Collected data entries
= Beginning of Section =

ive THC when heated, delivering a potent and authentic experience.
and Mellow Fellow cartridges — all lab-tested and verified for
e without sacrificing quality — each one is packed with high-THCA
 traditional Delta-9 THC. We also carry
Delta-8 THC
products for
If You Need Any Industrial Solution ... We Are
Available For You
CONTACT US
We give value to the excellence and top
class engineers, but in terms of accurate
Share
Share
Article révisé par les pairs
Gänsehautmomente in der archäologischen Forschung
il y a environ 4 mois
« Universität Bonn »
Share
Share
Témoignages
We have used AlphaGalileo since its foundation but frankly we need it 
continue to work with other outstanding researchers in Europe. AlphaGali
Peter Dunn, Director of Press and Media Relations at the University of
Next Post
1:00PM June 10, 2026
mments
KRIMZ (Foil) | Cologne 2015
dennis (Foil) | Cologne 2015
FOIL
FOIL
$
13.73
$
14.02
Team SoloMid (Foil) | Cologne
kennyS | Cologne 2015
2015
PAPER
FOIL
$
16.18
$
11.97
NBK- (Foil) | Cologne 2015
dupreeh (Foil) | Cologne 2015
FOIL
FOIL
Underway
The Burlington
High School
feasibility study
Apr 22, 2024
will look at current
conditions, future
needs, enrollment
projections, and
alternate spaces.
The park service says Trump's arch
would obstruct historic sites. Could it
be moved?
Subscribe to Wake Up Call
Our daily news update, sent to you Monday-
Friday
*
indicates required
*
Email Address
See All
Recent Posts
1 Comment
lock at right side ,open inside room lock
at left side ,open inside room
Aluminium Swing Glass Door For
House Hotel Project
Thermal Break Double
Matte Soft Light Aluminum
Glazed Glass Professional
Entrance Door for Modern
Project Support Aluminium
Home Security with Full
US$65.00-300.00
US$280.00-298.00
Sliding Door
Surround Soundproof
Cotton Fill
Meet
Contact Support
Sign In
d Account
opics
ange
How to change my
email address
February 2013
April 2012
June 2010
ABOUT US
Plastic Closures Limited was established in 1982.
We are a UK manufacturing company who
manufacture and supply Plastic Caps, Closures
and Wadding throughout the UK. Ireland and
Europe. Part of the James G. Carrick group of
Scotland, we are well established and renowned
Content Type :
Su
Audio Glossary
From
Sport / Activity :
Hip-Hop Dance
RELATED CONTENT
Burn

= End of Section =

Exercise description:
Could you return exactly the stretch of the data above that starts at the line with "would obstruct historic sites. Could it" and ends at the line with "Project Support Aluminium", both lines included?

Output for this task:
would obstruct historic sites. Could it
be moved?
Subscribe to Wake Up Call
Our daily news update, sent to you Monday-
Friday
*
indicates required
*
Email Address
See All
Recent Posts
1 Comment
lock at right side ,open inside room lock
at left side ,open inside room
Aluminium Swing Glass Door For
House Hotel Project
Thermal Break Double
Matte Soft Light Aluminum
Glazed Glass Professional
Entrance Door for Modern
Project Support Aluminium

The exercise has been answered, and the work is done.